18 de febrero de 2014

¡No tentemos a Dios!



Evangelio según San Marcos 8,11-13.
 

  Entonces llegaron los fariseos, que comenzaron a discutir con él; y, para ponerlo a prueba, le pedían un signo del cielo.
Jesús, suspirando profundamente, dijo: "¿Por qué esta generación pide un signo? Les aseguro que no se le dará ningún signo".
Y dejándolos, volvió a embarcarse hacia la otra orilla.   

COMENTARIO:

  En este Evangelio de Marcos vemos como los fariseos siguen, incansablemente, tendiéndole trampas a Jesús. Parecen querer demostrar, con su discusión, que están por encima de su Palabra, instando al Señor a que muestre su poder con evidencias que no admitan dudas de su verdadera realidad. Nuestro Dios suspira cansado ante ese deseo inquisidor que se repetirá hasta el fin de los tiempos; ya que está agotado de decir que la fe es poner la confianza en Aquel que amamos, y que porque le amamos, confiamos. Que creer ante una evidencia no tiene mérito; y Dios quiere que nuestras obras sean meritorias, porque en ellas se calibra el peso de nuestro amor.

  Hoy seguimos pidiéndole a Jesús las mismas pruebas de antaño; queremos que nuestro Dios de testimonio de Sí mismo ante nuestros ojos; como si todo el legado histórico que nos dejó, comprobable y comprobado, no fuera suficiente: la presencia de Cristo en Nazaret, su predicación en Galilea, y su Pasión, Muerte y Resurrección en Jerusalén que no admiten dudas para nadie que tenga un poco de cultura general. Porque la cultura, mal que pese a algunos, está basada en un acto de fe sobre lo que otros nos han contado. Y esos hechos que nos narra el Evangelio están certificados por todos aquellos que dieron testimonio de ello con su palabra, oral y escrita, y que fue sellada por su sangre, al morir por defenderla. Ya que si hemos de dudar de esos testigos, entonces dudemos de todos y pongamos en tela de juicio la existencia de Lincoln, de Napoleón, de los Reyes Católicos… de cualquiera que no hayamos tenido el gusto de conocer o compartir su existencia entre nosotros.

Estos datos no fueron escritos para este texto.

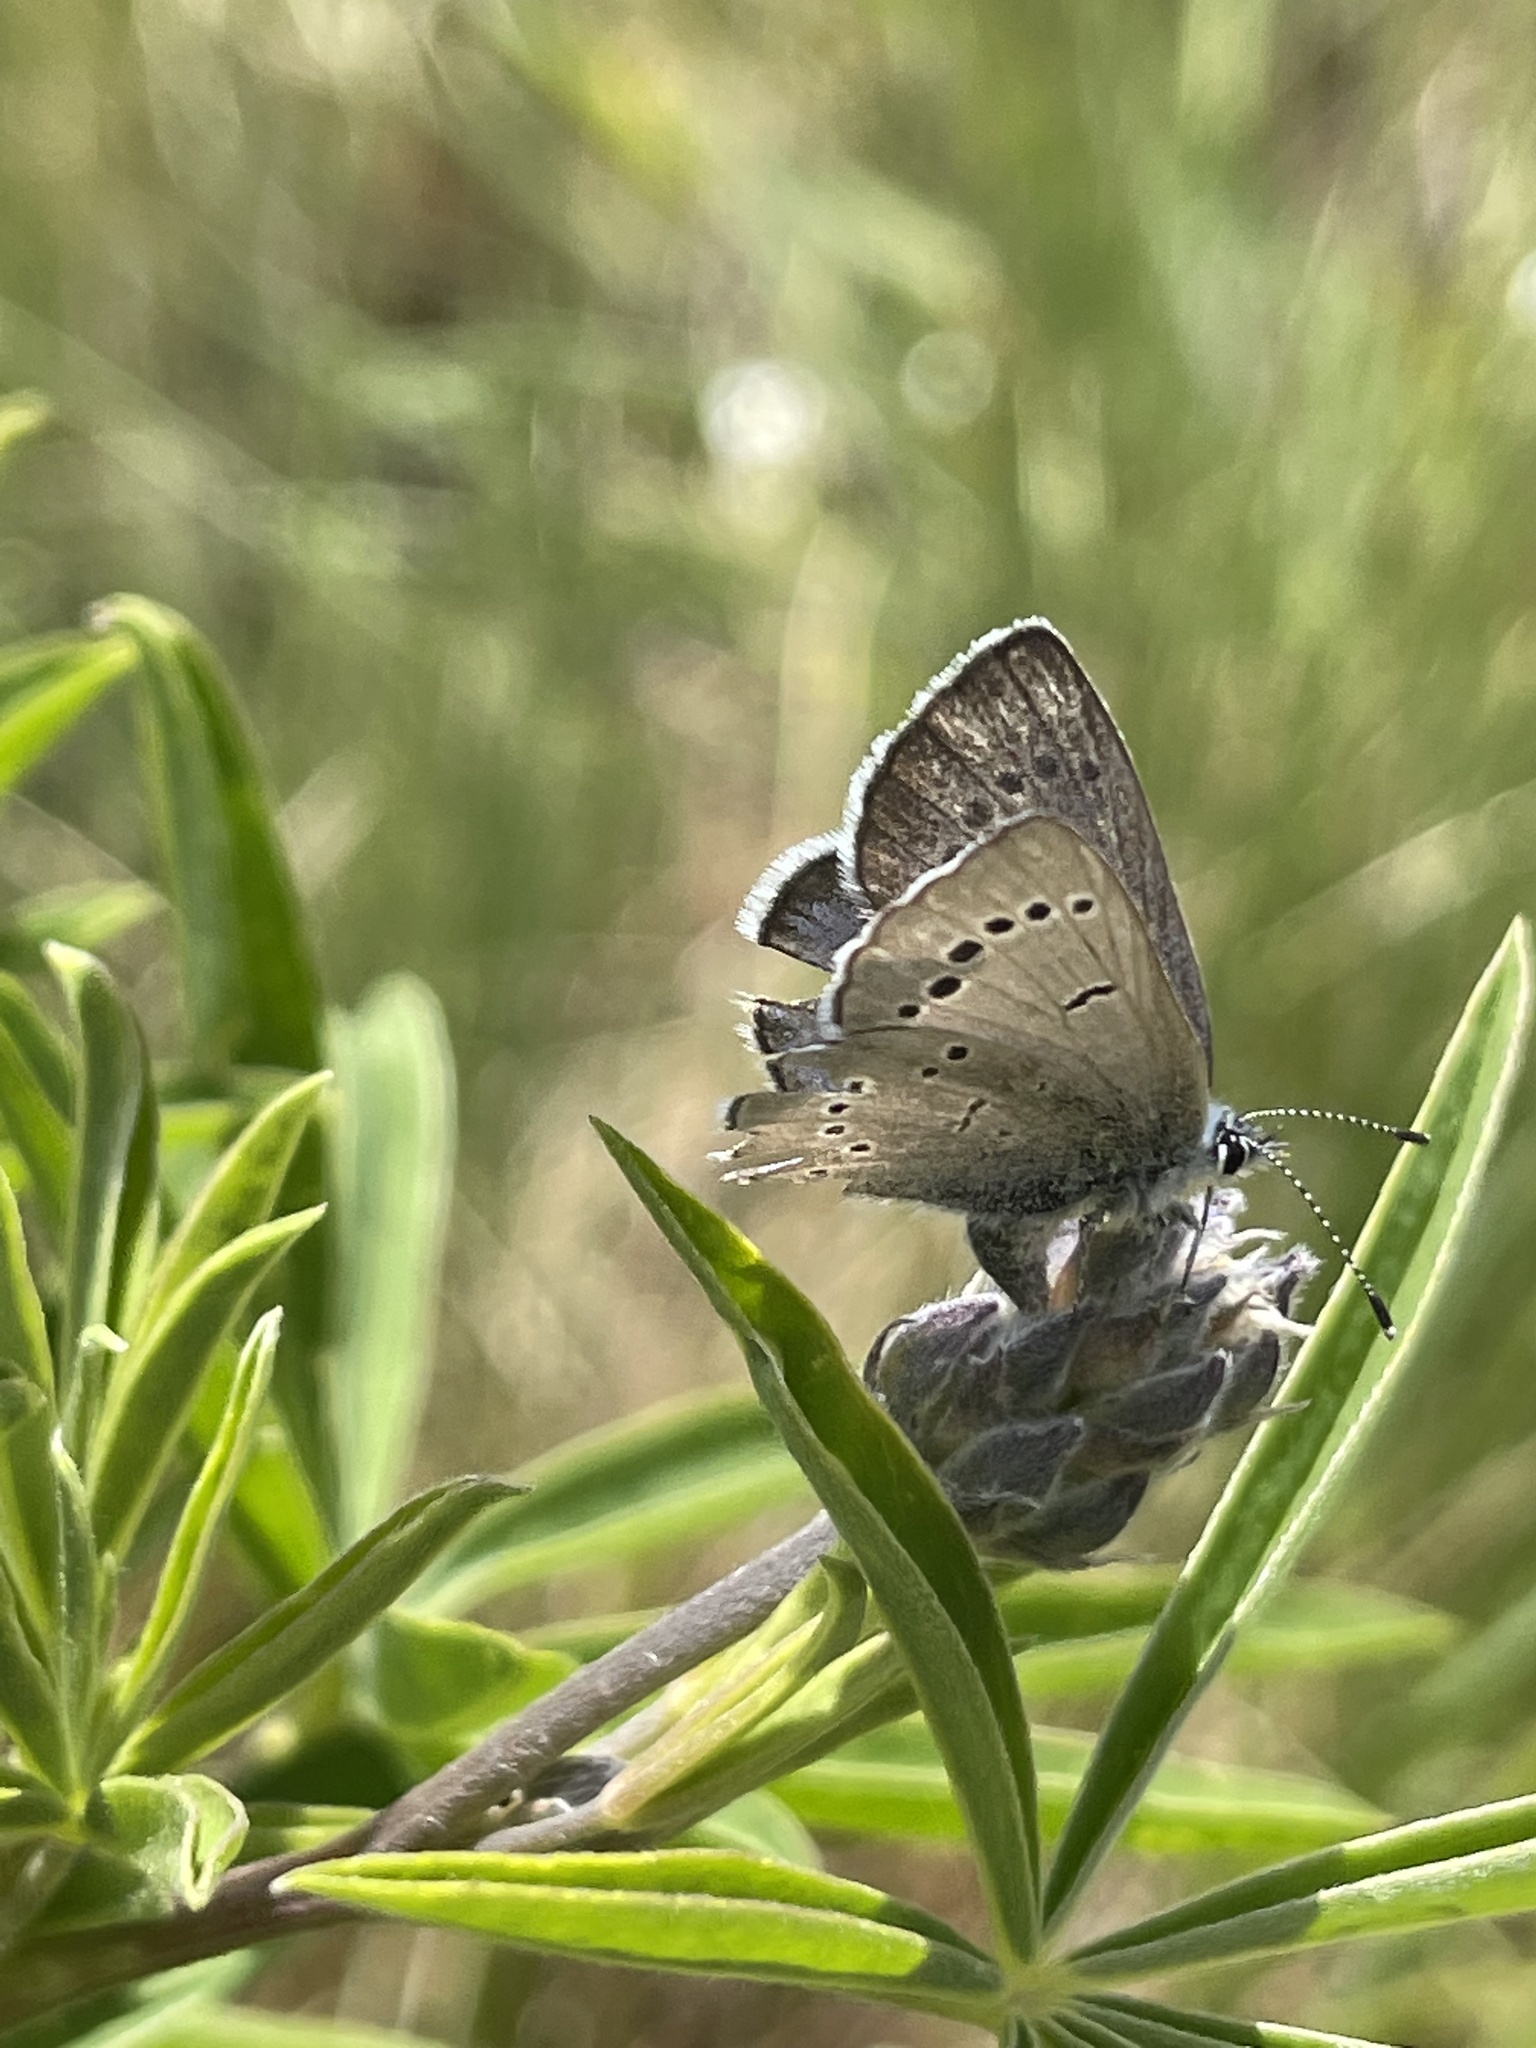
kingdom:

  Intentamos, constantemente, ser más listos que Dios. Parece que disfrutamos pillando al Señor en un error que nos demuestre su inexistencia o su ineficacia como Creador Providente. Desplegamos nuestro orgullo, haciéndonos señores de nosotros mismos y dueños de nuestros destinos, pensando que todo puede ser comprendido y por ello, controlado. Pero ante esta actitud parece que el Señor vuelve a suspirar para sus adentros y, cansado porque no aprendemos lo que la historia nos ha enseñado, nos avisa que trasgredir sus leyes y no hacer caso de sus preceptos, sólo puede conducirnos a una total destrucción. Cuánto más ponemos nuestra confianza en la ciencia, más nos demuestra la naturaleza que no está sujeta a ningún teorema ni a ningún control humano. Que responde violentamente al egoísmo de las personas, que ya no recuerdan que el mundo es un usufructo divino; y que no admite especulaciones ni de potencias, ni de naciones, ni de grupos económicos que han olvidado que la tierra no está para poseerla, sino para cuidarla.

  No podemos culpar a Dios de los males que son el fruto del pecado de los hombres. Porque el Señor nos ha facilitado la vida a través de sus mandamientos, dónde nada se complica si sólo rige el amor. Somos nosotros, no lo dudéis, los que tentados por el diablo nos dejamos seducir por el orgullo, la concupiscencia, la ira, la mentira o el ansia de poder. Dios nos ha dado la llave para abrir la puerta de la Felicidad, y cada uno de nosotros, para no acatar su Ley, hemos cambiado la cerradura. Tal vez deberíamos hacer un examen de conciencia y reconocer que necesitamos a Cristo en nuestro acontecer diario. Porque Él da sentido a todo: ilumina nuestro conocimiento e inflama nuestra voluntad para luchar contra el error que nos mantiene en la oscuridad existencial. Necesitamos la Luz del Espíritu para ser capaces de ver la Verdad, que es Dios, allí donde se encuentra: en el mundo creado, en nuestro interior, en la Palabra revelada, en los Sacramentos y, por consiguiente, en la Iglesia Santa. No cansemos a Dios con nuestras justificaciones, porque Él se entregó por entero, sin justificaciones, por cada uno de nosotros.